Reviving Garuda Indonesia Takes Time After Danantara’s $1.3 Billion Injection
Jakarta. Reviving the national carrier Garuda Indonesia takes time as the company bets on the Rp 23.6 trillion or roughly $1.3 billion injection from the sovereign fund Danantara.
About six months have passed since Danantara took over the company’s restructuring by injecting Rp 23.6 trillion in the fourth quarter of 2025. The fund also transferred land assets worth Rp 5.6 trillion ($315 million) from the state-run airport operator Angkasa Pura Indonesia to the carrier’s aircraft maintenance subsidiary Garuda Maintenance Facility Aero Asia (GMFI). This puts Angkasa Pura as GMFI’s majority shareholder.
Since then, Garuda Indonesia’s financial performance -- slowly but surely -- has improved. Total equities were back in the black at $91.91 million compared to a negative $1.35 billion. Liabilities shrank from $7.9 billion in 2024 to $7.3 billion the following year. Even so, Garuda is still in the red, with its loss skyrocketing from $72 million to $322 million.
Danantara Chief Operating Officer Dony Oskaria said that Garuda had incurred the loss long before the fund’s injection.

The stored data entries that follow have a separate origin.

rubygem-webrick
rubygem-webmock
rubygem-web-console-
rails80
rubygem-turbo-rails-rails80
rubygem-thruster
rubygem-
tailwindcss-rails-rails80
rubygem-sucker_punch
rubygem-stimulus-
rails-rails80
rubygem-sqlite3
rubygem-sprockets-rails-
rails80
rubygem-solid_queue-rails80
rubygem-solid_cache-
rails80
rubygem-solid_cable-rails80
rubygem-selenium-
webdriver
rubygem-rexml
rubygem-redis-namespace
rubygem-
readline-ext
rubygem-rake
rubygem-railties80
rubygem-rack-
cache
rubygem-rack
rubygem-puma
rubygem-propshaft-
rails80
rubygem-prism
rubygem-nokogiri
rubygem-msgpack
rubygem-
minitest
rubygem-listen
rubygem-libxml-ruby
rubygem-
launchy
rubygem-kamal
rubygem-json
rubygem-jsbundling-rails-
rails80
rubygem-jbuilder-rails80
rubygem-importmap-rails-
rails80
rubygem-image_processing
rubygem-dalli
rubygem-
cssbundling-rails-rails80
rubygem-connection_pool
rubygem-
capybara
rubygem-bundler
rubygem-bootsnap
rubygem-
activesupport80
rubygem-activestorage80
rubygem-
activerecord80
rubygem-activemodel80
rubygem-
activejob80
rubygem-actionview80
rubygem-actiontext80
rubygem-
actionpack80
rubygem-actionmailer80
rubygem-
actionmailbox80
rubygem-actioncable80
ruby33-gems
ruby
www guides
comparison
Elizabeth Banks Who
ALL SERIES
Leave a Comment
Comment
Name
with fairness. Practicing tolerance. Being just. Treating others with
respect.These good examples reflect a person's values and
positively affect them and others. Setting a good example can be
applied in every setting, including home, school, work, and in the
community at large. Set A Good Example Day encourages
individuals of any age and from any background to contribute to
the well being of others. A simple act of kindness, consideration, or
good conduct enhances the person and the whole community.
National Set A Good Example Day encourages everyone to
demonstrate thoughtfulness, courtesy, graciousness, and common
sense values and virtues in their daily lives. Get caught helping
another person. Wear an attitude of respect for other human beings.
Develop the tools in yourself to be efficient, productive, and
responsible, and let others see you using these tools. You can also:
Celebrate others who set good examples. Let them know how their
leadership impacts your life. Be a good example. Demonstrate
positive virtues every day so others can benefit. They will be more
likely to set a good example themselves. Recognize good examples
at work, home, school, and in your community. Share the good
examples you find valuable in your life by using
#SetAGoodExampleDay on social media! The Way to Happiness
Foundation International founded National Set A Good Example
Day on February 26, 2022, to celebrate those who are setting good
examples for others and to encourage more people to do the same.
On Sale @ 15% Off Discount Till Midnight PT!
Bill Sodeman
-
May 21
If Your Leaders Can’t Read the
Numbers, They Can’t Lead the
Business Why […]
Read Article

When Danantara had only begun to swoop in, 38 aircraft belonging to Garuda’s low-cost carrier Citilink were grounded. Even so, all these grounded planes had to pay the leasing costs. However, the company managed to turn things around after almost all of its aircraft were able to fly.
GMFI reported that profit attributable to the owners of the parent entity soared from $3.7 million in Q1 2025 to $6.7 million in the same period the following year. Total equity rose from $114.5 million to $140.5 million, accompanied by an increase in the company's total liabilities to $769 million from $698 million previously.
Dony stated that Garuda Indonesia could have posted a profit in the January-March 2026 period, but the Iran war-induced aviation fuel put pressure on the company’s performance.
Danantara is also undertaking a comprehensive transformation that encompasses the pre-flight to redesigning loyalty programs. The fund is reviewing human capital.
"We injected [capital] at the end of 2025. It's only six months into the process of rehabilitating Garuda Indonesia," Dony said.
GMFI had also just unveiled plans for a quasi-reorganization aimed at eliminating the negative retained earnings “by setting it off with certain financial posts of the company in accordance with the prevailing capital market regulations”, according to a statement published at the Indonesia Stock Exchange (IDX).
“With no more negative retained earnings in the financial statement of the company, [GMFI’s] financial structure can be more agile and competitive,” the statement reads.